Perhaps attention should be given to creating a more efficient dispatch system where screening over the phone could determine if a fully staffed large fire engine is really needed each time to trail behind?

— Lloyd Kaufman, Des Moines

No surprise that public service is less attractive

The staffing shortages in our local fire departments seems to be the result of a general feeling among younger people of burnout and changes in attitudes toward lifelong public service careers.

Who can blame them for this change of attitude? After all that has been going on with our state government cutting benefits, taking away the power of collective bargaining, treating public service workers as annoyances and drains on the public coffers? Not to mention the general attitude of the public now towards anyone in authority. Who would want to take such risky and dangerous jobs that don't offer the 9-to-5 work experience that is the gold standard in this country?

We and this state government have created this problem.

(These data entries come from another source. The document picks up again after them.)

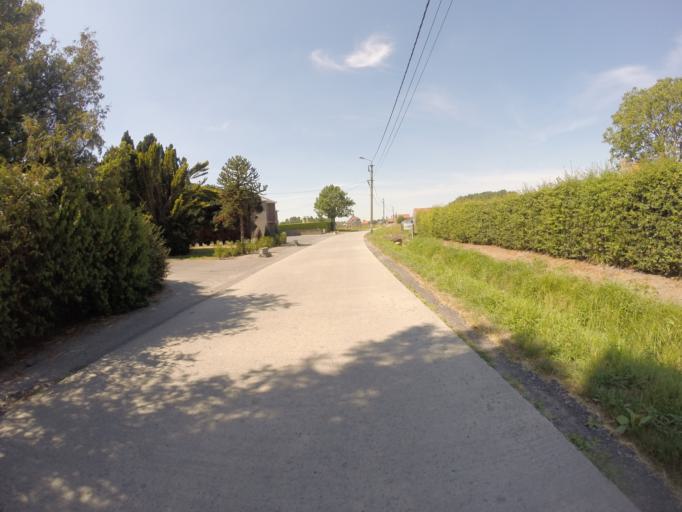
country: BE
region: Flanders
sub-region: Provincie Oost-Vlaanderen
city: Knesselare
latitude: 51.1281
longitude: 3.4029
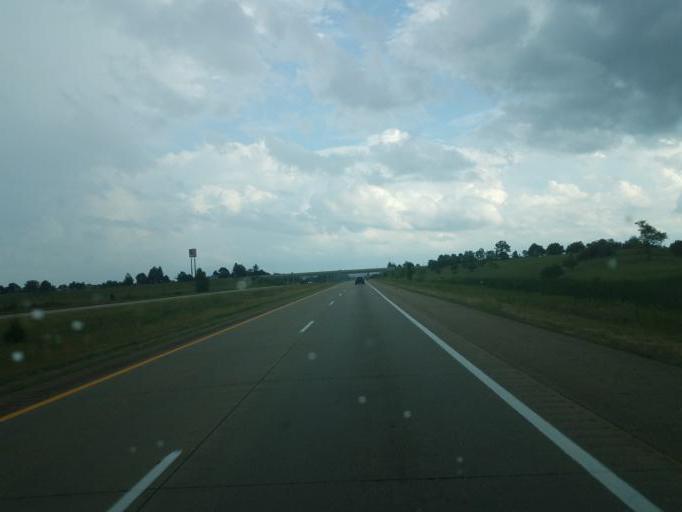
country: US
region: Michigan
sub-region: Calhoun County
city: Marshall
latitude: 42.2730
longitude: -84.9924
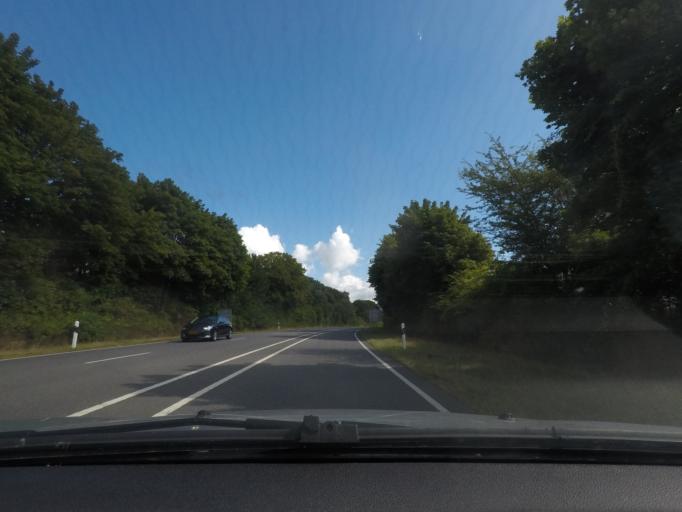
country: LU
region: Grevenmacher
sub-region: Canton de Grevenmacher
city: Junglinster
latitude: 49.7230
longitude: 6.2746
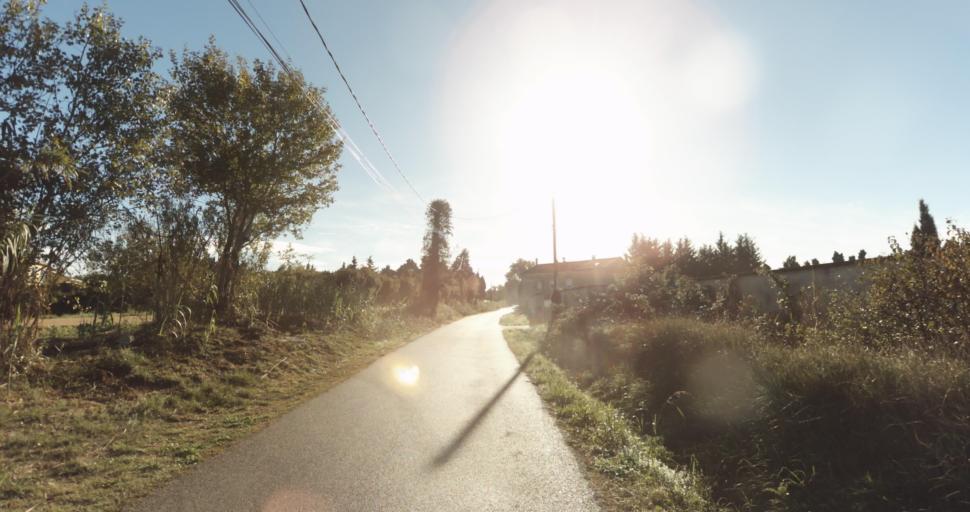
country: FR
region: Provence-Alpes-Cote d'Azur
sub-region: Departement des Bouches-du-Rhone
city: Rognonas
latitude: 43.8944
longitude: 4.8042
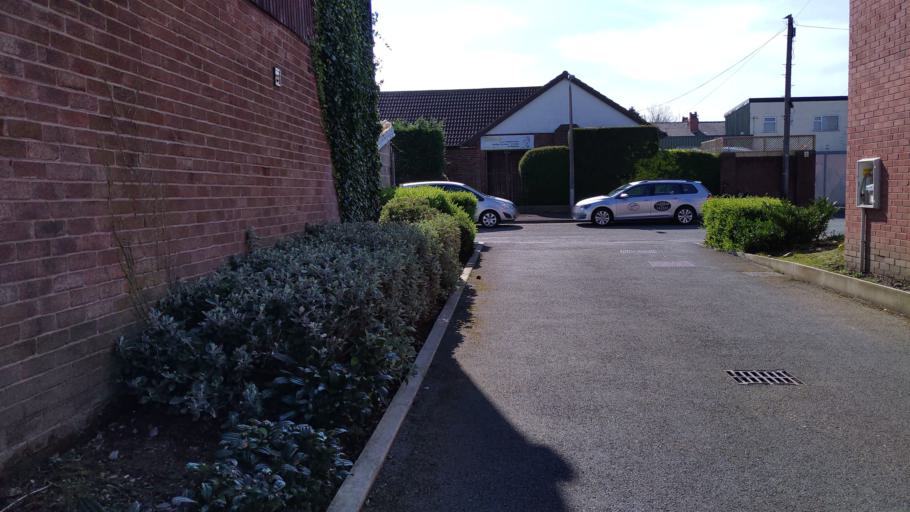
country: GB
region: England
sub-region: Lancashire
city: Chorley
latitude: 53.6469
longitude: -2.6360
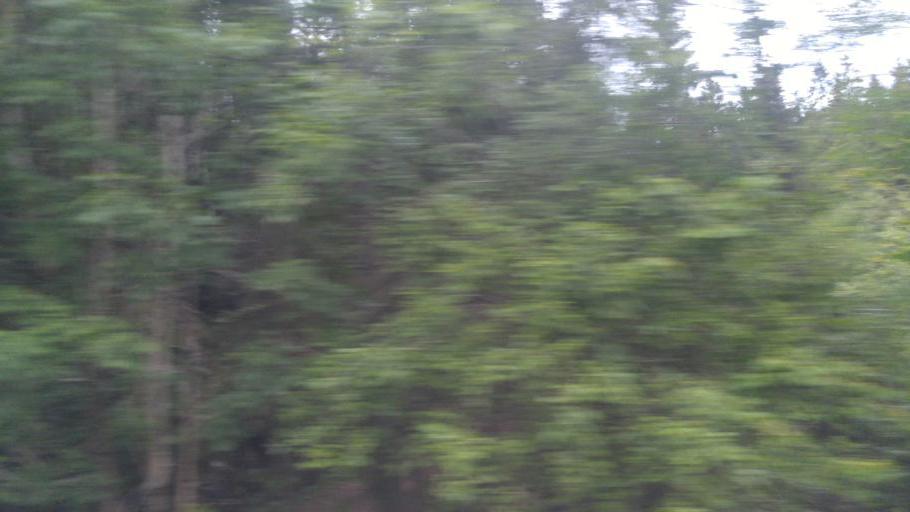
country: NO
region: Oslo
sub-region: Oslo
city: Sjolyststranda
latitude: 59.9623
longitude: 10.6885
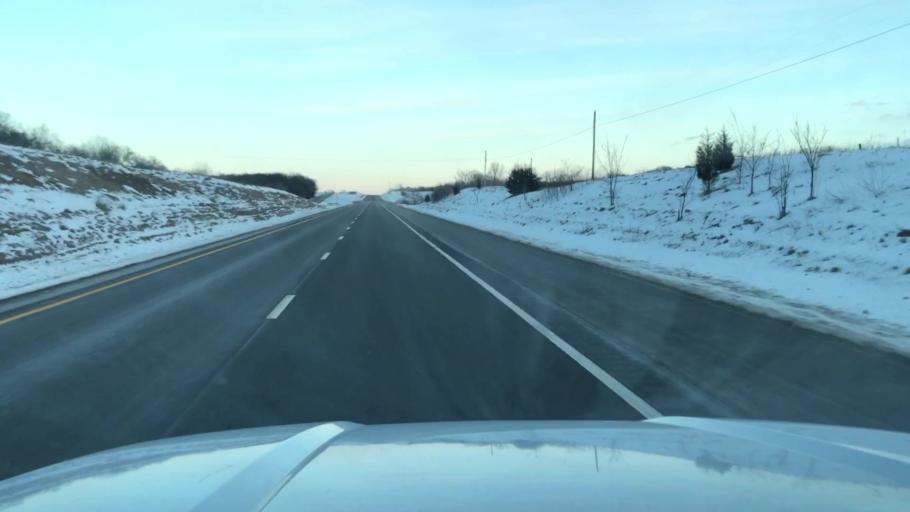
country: US
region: Missouri
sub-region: DeKalb County
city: Maysville
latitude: 39.7620
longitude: -94.4751
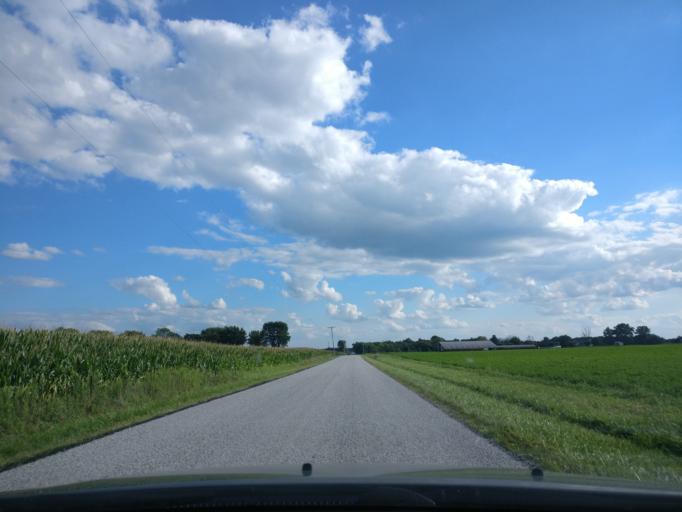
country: US
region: Ohio
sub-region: Clinton County
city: Wilmington
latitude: 39.4940
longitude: -83.7854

Until we get our minds straight about what is really important in this state and country, this downward trend in public service jobs will continue at our own peril.

— John Moore, Newton

Des Moines Diocese inflicts needless harm

I am writing with a heavy heart as a parent of a transgender child and as minister as once again I witness the Catholic Church fail to protect and care for the children. The reporting diocesan policy regarding transgender youth refuses to accommodate and acknowledge the existence of and protect transgender youth, much as the church for decades refused to acknowledge the sexual abuse of hundreds of thousands of children around the world. The ongoing harm inflicted in this recent edict is undeniable and unacceptable.

Once again the Catholic Church chooses to ignore reality so that no one, other than the children and their parents, has to experience discomfort. How long will it take for true spiritual maturity to be evident in the leadership of the church? Jesus hung out with the marginalized and excluded and constantly questioned the status quo and those who supported it. Are we not to do the same, even when it is uncomfortable? Why are transgender people an exception? There is no reason other than fear of the unknown and a desire to protect the comfortable. May the Catholic hierarchy truly mature into the full understanding of the message of Jesus.

— The Rev. Deb Hill-Davis, Des Moines

No relief for vexing parking ticket

Before Christmas I drove to downtown Des Moines as I wanted to find some unique gifts. I went to East Village as I wanted to support local businesses. I found a place to park near Raygun. Of course, there are parking meters. Being a law-abiding citizen, I had downloaded the Des Moines parking app; I wanted to avoid parking tickets.

Unfortunately, this meter did not support the app. However, I had my credit card on the ready, which I slid through several times to no avail (my card was good). I scrounged through my purse and my car until I found 45 minutes worth of change. In this credit card world, change in not always readily available.

Satisfied that I had enough time, I was on my way. When I was finished, I hurried back to my car to find a $15 parking ticket. I was five minutes late. Yes, my meter had expired. The meter person was right there, I explained, she wouldn't budge. She was very eager to point out the website online that I could go to for an appeal. Frustration was high. After all, I had taken all the precautions to avoid just this, and I was supporting small business.

I promptly filled out the online appeal. Last week, I received a letter from the "Parking Ticket Administrative Review Panel," which denied my appeal. I paid my ticket, reluctantly.

I was trying to do the right thing. Where is the justice? The compassion? There was certainly no "good will" shown. If I was a repeat offender, I could understand the panel's decision. Is this really what downtown wants? I'm sure the retailers don't want discouraged shoppers! I was so discouraged. I know I am only one person, but this one person will think twice about going downtown to shop again.